What of retail? We can already see, from the grocery sector, how social distancing can be applied; queues at the door, one person per household, dancing round each other in an elaborate crane-like choreography in order to get a litre or two of milk.
That could be applied to other retail. Car showrooms have a low footfall. It's easy to imagine them adapting to the rules of social distancing, lubricated by some sanitising gel. Some customers might like the opportunity to keep the sales force at bay.
The kind of sparsely-displayed, high-end fashion boutique that gets enough mark-up from one pair of shoes to pay fixed costs for the morning is set fair for the socially-distanced future.
But pile-'em high Primark is a different matter. For many shoppers - young women spring to mind - the social experience is the point: otherwise, they'd be online, and to a growing extent, they will be. A structural change for the retail sector is only likely to accelerate through this crisis.
But do we have to ration access to mainstream shops? You might have to book your time in a shopping mall, or to visitor attractions? These were among the questions raised on Thursday at an online conference run by the Resolution Foundation think tank.
Business grandee Adair Turner was taking part, suggesting that visitor attractions may have to sell tickets in advance to control numbers - not just for buildings but for popular outdoor destinations. If that seems a huge constraint of the individual freedom to roam, he pointed out, then the alternative has quickly come to be our reality - no access at all.
Dilemmas
The think tank published a report with some startling projections of the economic impact of lockdown continuing for three, six or 12 months. The good news is that they assume interest rates remain low, and so does inflation. Then the bad news starts:
Total economic output, or gross domestic product, would fall during 2020, by, respectively, 10%, 20% or 24%. That scale of decline hasn't been seen in Britain for more than three centuries - before it was Britain.

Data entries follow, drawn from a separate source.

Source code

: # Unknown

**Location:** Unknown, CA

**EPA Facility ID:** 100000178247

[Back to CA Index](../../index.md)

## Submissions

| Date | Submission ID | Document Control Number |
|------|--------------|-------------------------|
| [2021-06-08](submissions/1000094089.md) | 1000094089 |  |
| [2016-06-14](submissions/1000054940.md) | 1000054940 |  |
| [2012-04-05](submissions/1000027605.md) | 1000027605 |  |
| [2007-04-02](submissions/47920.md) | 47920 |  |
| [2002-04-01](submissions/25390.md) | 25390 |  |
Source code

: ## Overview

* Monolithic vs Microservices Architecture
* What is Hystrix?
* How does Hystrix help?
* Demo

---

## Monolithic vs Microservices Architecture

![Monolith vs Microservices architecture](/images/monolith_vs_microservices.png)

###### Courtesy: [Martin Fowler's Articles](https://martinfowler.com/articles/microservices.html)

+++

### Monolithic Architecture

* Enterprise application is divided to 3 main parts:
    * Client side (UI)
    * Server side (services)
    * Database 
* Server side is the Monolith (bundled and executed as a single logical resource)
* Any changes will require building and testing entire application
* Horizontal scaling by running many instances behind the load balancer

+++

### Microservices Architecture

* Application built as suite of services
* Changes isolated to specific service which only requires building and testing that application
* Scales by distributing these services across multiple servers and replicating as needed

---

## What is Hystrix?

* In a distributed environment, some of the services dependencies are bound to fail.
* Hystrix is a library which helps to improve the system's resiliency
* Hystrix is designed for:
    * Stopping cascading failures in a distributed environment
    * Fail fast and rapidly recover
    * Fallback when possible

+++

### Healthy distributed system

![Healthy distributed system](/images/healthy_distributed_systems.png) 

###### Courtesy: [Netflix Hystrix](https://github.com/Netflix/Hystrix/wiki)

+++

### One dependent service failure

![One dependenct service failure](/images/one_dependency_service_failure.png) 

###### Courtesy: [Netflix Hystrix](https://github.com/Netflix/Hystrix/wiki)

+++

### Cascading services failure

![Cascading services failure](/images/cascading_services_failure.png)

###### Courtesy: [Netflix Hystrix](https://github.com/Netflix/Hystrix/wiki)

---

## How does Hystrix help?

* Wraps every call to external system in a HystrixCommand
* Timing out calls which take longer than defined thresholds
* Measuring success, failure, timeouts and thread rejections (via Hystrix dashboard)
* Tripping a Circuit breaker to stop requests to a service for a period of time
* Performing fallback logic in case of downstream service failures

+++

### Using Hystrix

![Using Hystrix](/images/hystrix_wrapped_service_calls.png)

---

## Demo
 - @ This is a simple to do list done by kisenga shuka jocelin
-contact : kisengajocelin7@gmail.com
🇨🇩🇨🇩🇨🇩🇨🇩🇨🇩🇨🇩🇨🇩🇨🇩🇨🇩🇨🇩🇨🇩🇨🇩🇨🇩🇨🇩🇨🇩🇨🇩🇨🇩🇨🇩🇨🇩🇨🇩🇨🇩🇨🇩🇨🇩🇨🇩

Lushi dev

Allowing for a rebound of the economy as it opens up again, the long-run loss to output would be a 3% hit, or 5% or 7% for a full year of lockdown. It's reckoned that we wouldn't catch up with the pre-lockdown output for up to five years.
Unemployment would rise to 1.9m (that's 5.4% of adults aged up to 65), or 4.8m if this continues for six months (14.1% of the workforce) or after 12 months, 7.2m would be out of work (20.8% of the workforce).
The size of the deficit, which reached 11% in the worst of the financial crunch, is projected at 11% in a three-month lockdown, 22% for six months (higher than any point in peacetime) and 38% for a full year. That's more than ever borrowed in a single year, and would push the debt up to more than double its pre-crisis level as a multiple (no longer a fraction) of total annual output.
There are lots of important points to take from this, but take two for now. One is that the longer the lockdown goes on, the more damage it does.
But it's not as simple as double the number of weeks meaning double the impact. Four months in lockdown would have more than twice the effect of two months, as the latter two months of that would see many more firms running out of cash, and more of them turning to the government for support.
The other point is that the exit strategy really matters in shaping how painful this turns out to be. And if the government wants to take the public with them into the next stage, of gradual unwinding of constraints, it must surely be open about the choices, dilemmas and trade-offs it faces.